> _SUPPLIED PASSAGE_
------------
In addition, the dermal reaction appears to be altered in UP. Although papillary and reticular fibrosis is one of the main features of PN in general, the umbilicated type is characterized by a pronounced fibrotic reaction, especially in deeper dermal parts. Fibrosis and infiltration seem to follow the ulceration vertically. It is notable that the density of inflammatory cells is lower in the UP collective and the occurrence of granulation tissue is clearly reduced in comparison with cases of classical PN. This is interpreted as the key feature in the development of UP lesions. While injuries of the skin in classical PN are restricted to occasional superficial excoriations, umbilicated lesions show a deep epidermal impression incidentally with destruction of the basal membrane at the lesions’ ground. As a consequence, vertically arranged collagen fibres can pass through the resulting gaps into the intraepidermal plug, as is known for perforating dermatoses (18) (Fig. 3).
------------
> _RECORDED DATA_
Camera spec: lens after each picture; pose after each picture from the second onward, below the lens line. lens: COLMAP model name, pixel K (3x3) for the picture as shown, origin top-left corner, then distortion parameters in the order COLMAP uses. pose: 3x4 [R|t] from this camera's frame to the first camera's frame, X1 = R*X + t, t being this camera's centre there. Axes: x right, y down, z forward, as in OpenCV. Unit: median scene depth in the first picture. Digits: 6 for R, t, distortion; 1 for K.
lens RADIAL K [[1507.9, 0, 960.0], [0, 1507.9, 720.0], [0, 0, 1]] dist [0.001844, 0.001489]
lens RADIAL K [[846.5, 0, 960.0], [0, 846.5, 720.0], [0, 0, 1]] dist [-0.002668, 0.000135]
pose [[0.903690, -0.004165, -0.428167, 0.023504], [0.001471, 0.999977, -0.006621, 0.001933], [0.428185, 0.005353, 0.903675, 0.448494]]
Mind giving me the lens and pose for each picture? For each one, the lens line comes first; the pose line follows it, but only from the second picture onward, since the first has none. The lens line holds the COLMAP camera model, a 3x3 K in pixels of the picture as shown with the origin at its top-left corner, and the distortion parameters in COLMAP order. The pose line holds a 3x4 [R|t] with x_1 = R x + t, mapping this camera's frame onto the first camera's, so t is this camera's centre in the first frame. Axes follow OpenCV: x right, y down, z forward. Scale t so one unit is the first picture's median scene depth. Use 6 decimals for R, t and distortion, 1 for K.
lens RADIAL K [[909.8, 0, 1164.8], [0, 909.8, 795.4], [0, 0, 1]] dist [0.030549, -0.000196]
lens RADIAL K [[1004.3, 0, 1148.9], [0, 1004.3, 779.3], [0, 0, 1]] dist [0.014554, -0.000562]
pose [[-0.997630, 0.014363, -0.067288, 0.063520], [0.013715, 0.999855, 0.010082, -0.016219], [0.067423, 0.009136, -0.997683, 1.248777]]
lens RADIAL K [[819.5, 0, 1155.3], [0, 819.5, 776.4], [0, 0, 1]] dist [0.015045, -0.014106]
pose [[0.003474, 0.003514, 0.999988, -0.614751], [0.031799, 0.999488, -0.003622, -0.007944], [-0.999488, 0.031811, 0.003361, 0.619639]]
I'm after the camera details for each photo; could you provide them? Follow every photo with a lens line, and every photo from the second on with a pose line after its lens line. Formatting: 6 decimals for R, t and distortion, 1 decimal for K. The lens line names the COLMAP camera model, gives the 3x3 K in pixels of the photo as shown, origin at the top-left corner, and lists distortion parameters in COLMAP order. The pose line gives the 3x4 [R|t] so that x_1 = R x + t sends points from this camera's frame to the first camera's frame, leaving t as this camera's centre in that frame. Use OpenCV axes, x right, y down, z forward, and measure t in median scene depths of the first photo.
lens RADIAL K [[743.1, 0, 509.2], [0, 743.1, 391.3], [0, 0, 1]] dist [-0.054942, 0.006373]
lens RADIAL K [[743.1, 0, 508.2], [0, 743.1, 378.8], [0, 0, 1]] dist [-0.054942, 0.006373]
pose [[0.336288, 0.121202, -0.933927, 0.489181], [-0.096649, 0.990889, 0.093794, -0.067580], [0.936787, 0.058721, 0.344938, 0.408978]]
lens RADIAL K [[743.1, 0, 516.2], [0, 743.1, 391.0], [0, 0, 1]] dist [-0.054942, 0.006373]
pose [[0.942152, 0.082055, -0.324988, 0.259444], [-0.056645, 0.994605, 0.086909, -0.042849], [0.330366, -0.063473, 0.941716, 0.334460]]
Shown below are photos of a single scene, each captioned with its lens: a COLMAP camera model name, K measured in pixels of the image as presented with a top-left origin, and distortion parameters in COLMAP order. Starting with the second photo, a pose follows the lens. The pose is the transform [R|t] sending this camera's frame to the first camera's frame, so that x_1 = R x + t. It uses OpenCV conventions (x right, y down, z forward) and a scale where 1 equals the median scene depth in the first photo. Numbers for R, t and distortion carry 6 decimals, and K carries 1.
------------
Carry on the passage about the dermal reaction in umbilicated prurigo from the point where it ends. The lines above come from a source separate from the passage.

The ARPD comprise 4 main entities: Kyrle’s disease, perforating folliculitis, elastosis perforans serpiginosa and reactive perforating dermatosis, which were originally distinguished by the special composition of the material extruded through an epidermal defect (18). Over the past 100 years multiple subtypes and terms had been added to this group, classifications had been altered and definitions became unclear. Several studies have shown that both collagen and elastin, as well as components of the extracellular matrix, are discharged in lesions of all subtypes of perforating dermatoses (19–23). Interestingly, our analysis of the plugs in umbilicated prurigo showed the same composition (Table II). Gambichler et al. (24) suggest an interplay of microtraumatization, altered wound-healing capacities and tissue hypoxia due to diabetes- and uraemia-associated microangiopathy and oxidative stress as the basic pathogenetic mechanism of ARPD. Moreover, typical lesions are preferentially located on trauma-prone areas (9) and even showed experimental inducibility (25). 

The patients presenting with UP in our study fit perfectly to the description and picture of ARPD: they have generalized to localized typical lesions with a particular preference for the trunk and extremities. Intact prurigo nodules, including papular, nodular and plaque type, occur in addition to ulcerated centrally necrotic lesions surrounded by a raised edge. This clinical aspect was crucial for the diagnosis of UP and inclusion in this study. Correlation with mean to severe pruritus and permanent scratching were omnipresent in this collective. The high incidence of concomitant sensations, such as burning and tingling, is interpreted as a strong hint for neuropathic mechanisms typical for diabetogenic or nephrogenic pruritus (26).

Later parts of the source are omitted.